21 de desembre 2020

Economics and epidemiology

An Economist's Guide to Epidemiology Models of Infectious Disease 

Bossert et al provide some useful information on the structure and use of epidemiology models of disease transmission, with an emphasis on the susceptible/infected/recovered (SIR) model. And they discuss high-profile forecasts of cases and deaths that have been based on these models, what went wrong with the early forecasts, and how they have adapted to the current COVID pandemic. 

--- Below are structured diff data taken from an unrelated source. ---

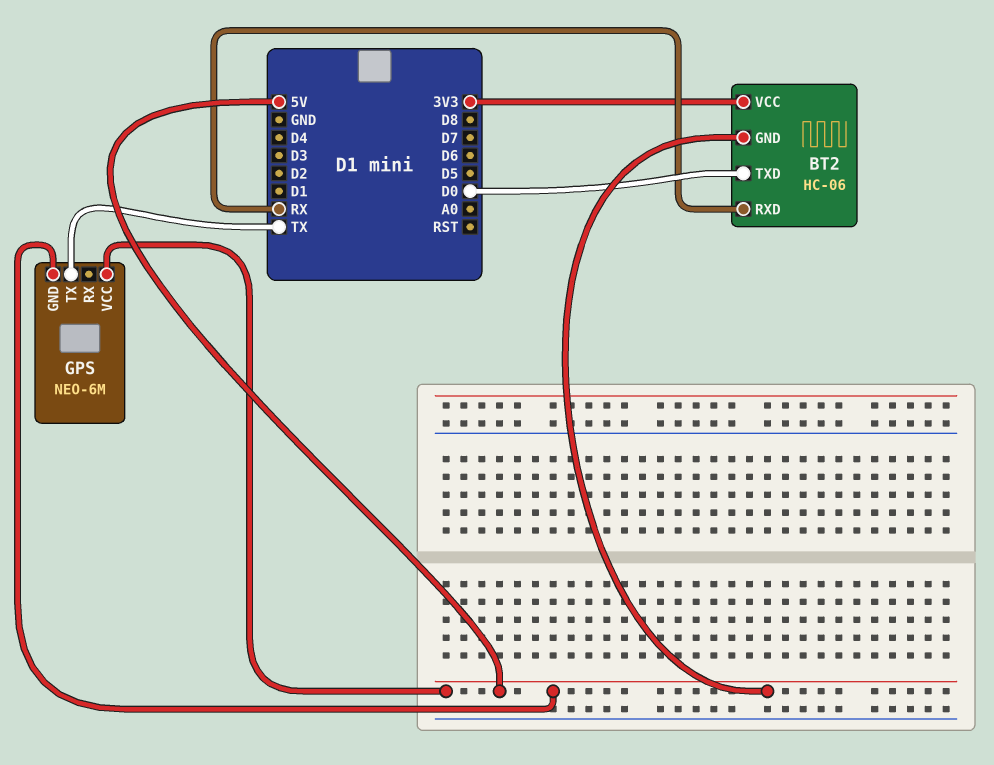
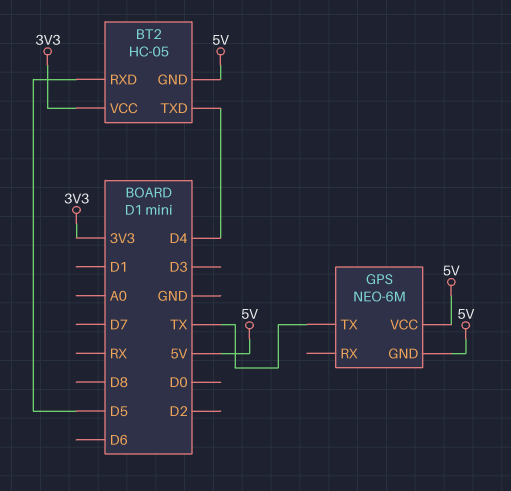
BT2: HC-06 -> HC-05
BT2 pin RXD: RX -> D5
BT2 pin TXD: D0 -> D4

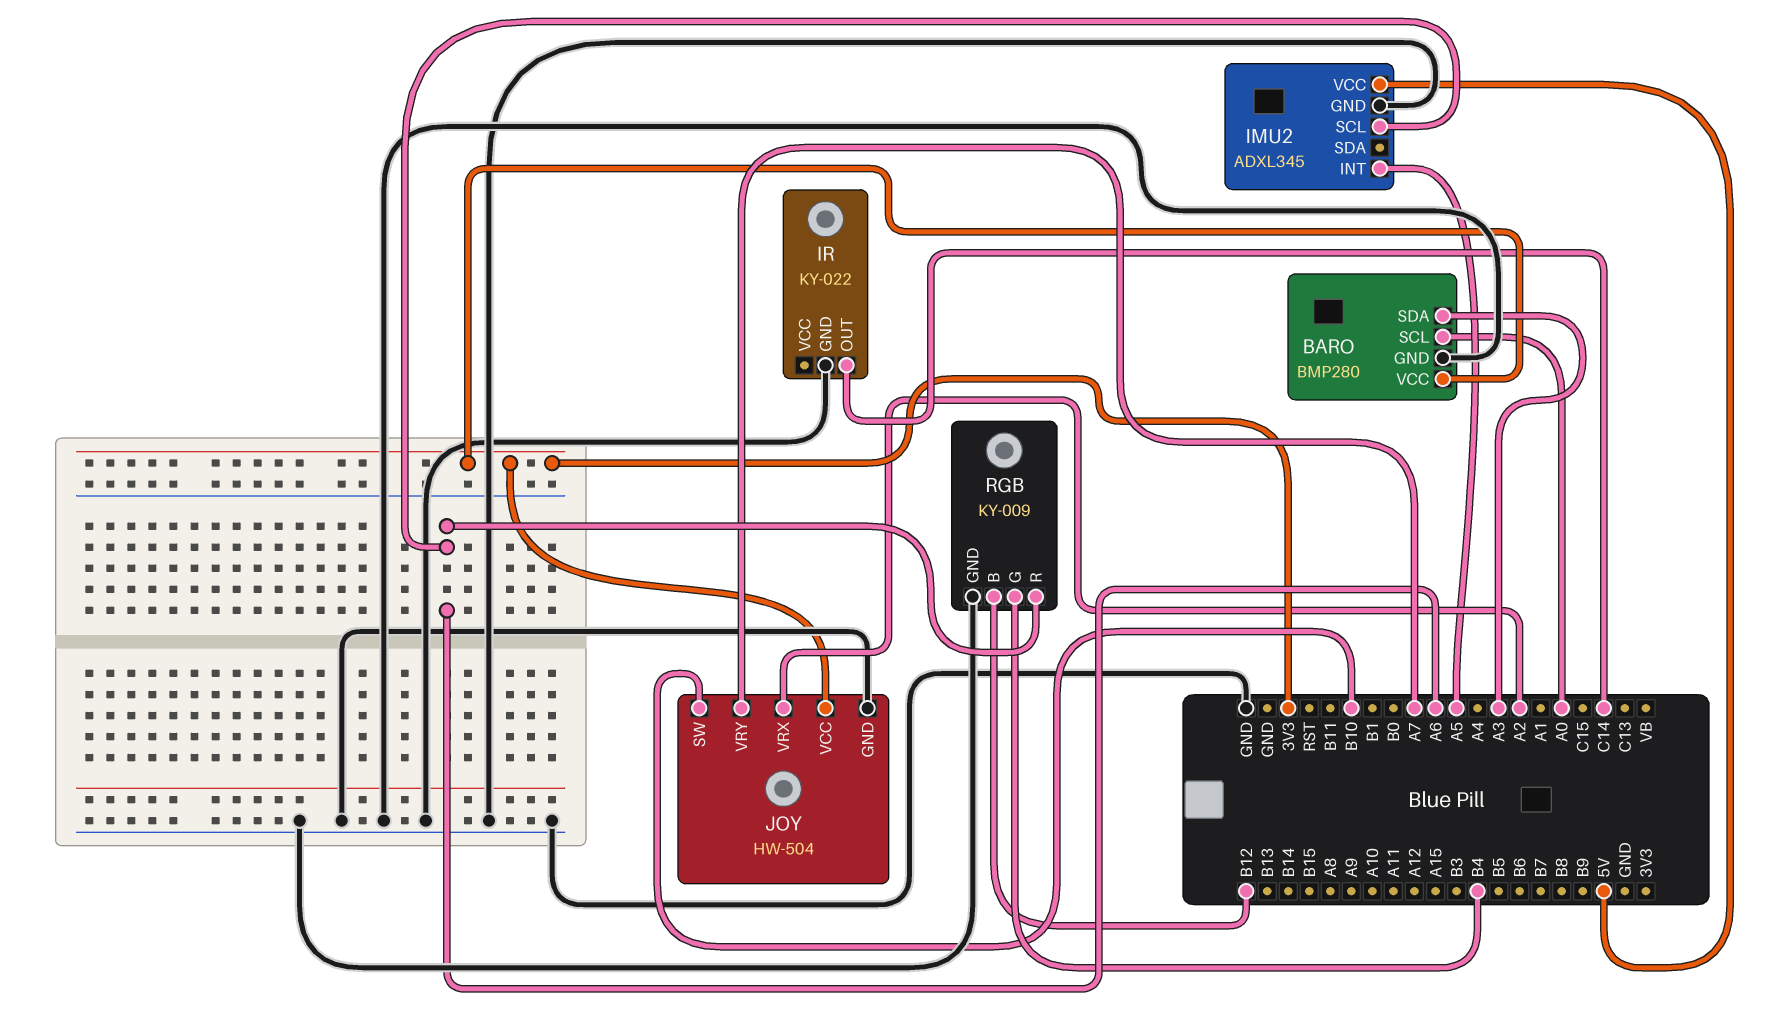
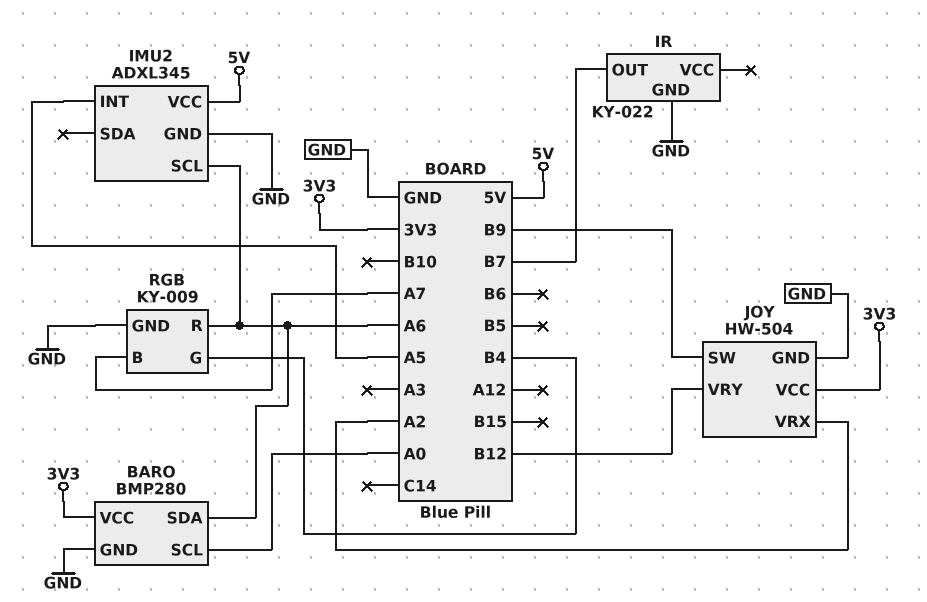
BARO pin SDA: A3 -> A6
IR pin OUT: C14 -> B7
JOY pin SW: B10 -> B9
JOY pin VRY: A7 -> B12
RGB pin B: B12 -> A7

Understanding the process by which these models’ predictions and insights can be accessed by policymakers has also gained importance. The normal process of writing, vetting, and publishing scientific and economic research is being stretched to its limits given the urgency of the pandemic. Direct and wide dissemination can work for certain types of knowledge: detailed predictions from empirical models lend themselves to the now ubiquitous COVID “dashboards” that make those predictions available to policy-makers and others with just a click or two. There is no reason to believe that the models which have the best designed websites and interfaces are the ones producing the most careful and accurate predictions, though. Conveying more subtle insights, such as how government policies might interact with endogenous social distancing, seems substantially more difficult but no less important. One would hope that robust lines of communication and established respectful relationships between experts and policy-makers could facilitate such dialogues.